SFEBES2009 Poster Presentations Steroids (36 abstracts)
The University of Manchester, Manchester, UK.
The glucocorticoid receptor (GR) is a member of the nuclear hormone receptor superfamily that acts as a hormone responsive transcription factor. GR function is controlled by hormone binding, post-translational modifications and through interaction with cofactors. Here, we report that JNK dependent phosphorylation of GR affects its sumoylation. JNK activation by UV radiation that targets GR for phosphorylation at serine 246 (S246) facilitated subsequent GR sumoylation at lysines 297 and 313. Furthermore, we detected that sumoylation of GR modulates its phosphorylation status because the GR derivative K297R/K313R that is sumoylation- deficient shows altered pattern of S246 phosphorylation thus creating a regulatory feedback loop.

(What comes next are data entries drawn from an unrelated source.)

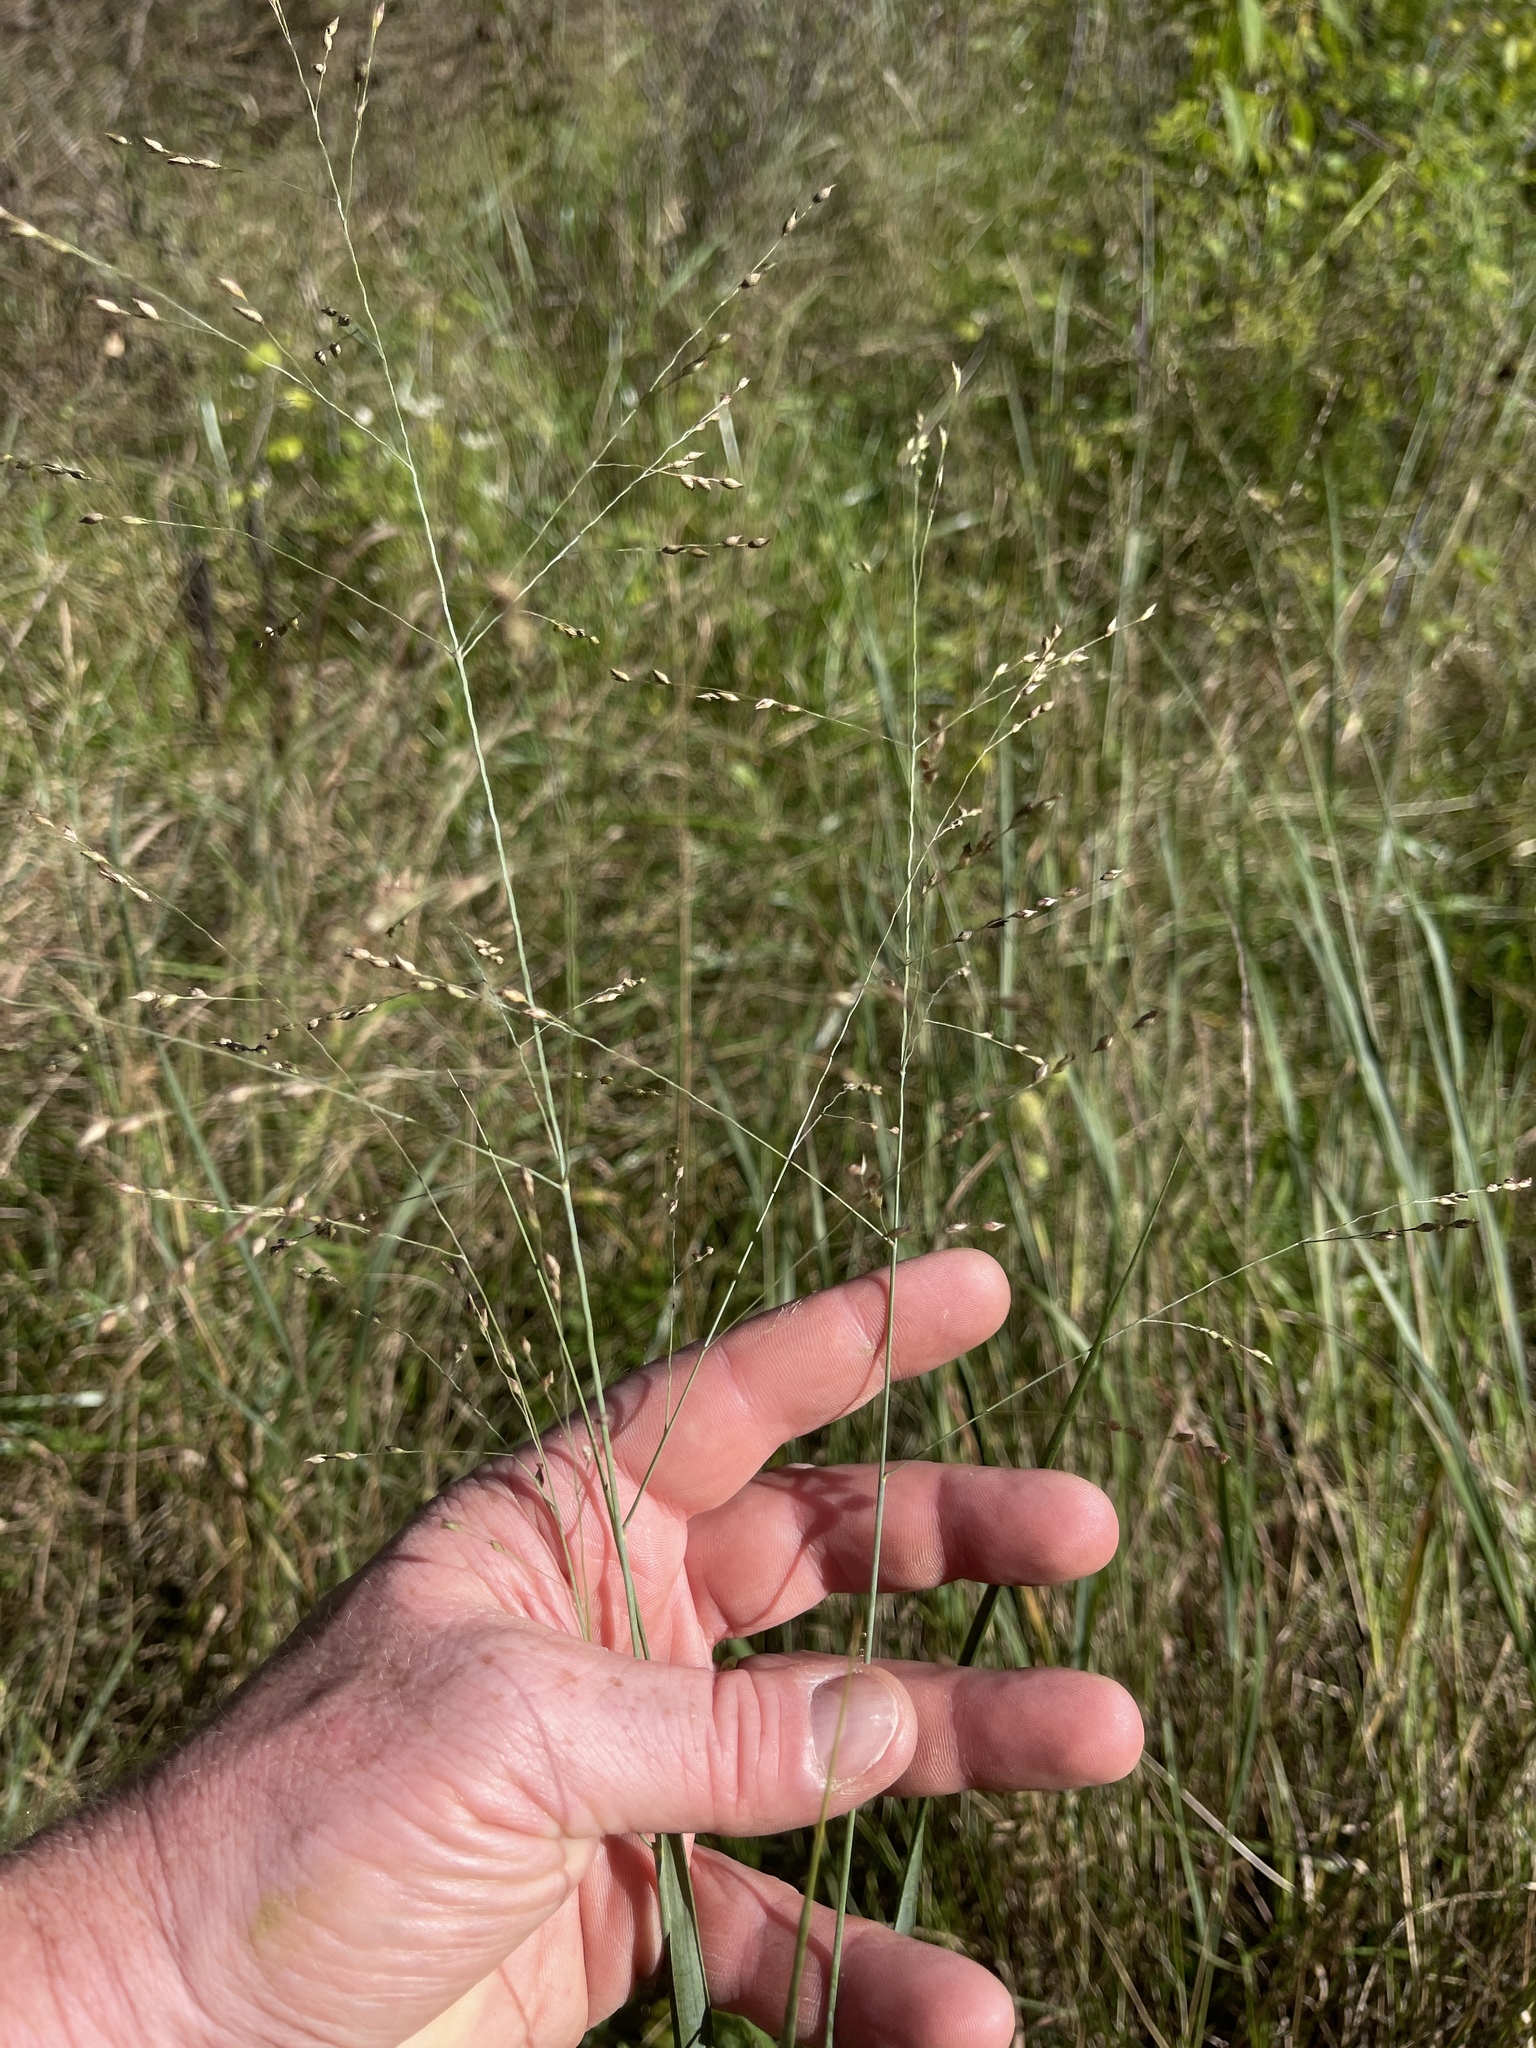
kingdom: Plantae
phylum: Tracheophyta
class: Liliopsida
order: Poales
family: Poaceae
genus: Panicum
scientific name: Panicum virgatum
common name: Switchgrass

Another level of control of the GR function by phosphorylation is its protein stability. Our evidence suggests that stability of the GR is altered by JNK activation in both the absence and presence of hormone and that other cofactors also play a role in this process. Finally, endogenous GR transcriptional activity was affected in a target gene specific manner by JNK and SUMO pathway activation. We conclude that interplay of signalling pathways and cofactors affect GR protein stability and target gene selectivity, thereby modulating the hormonal response of cells exposed to stress.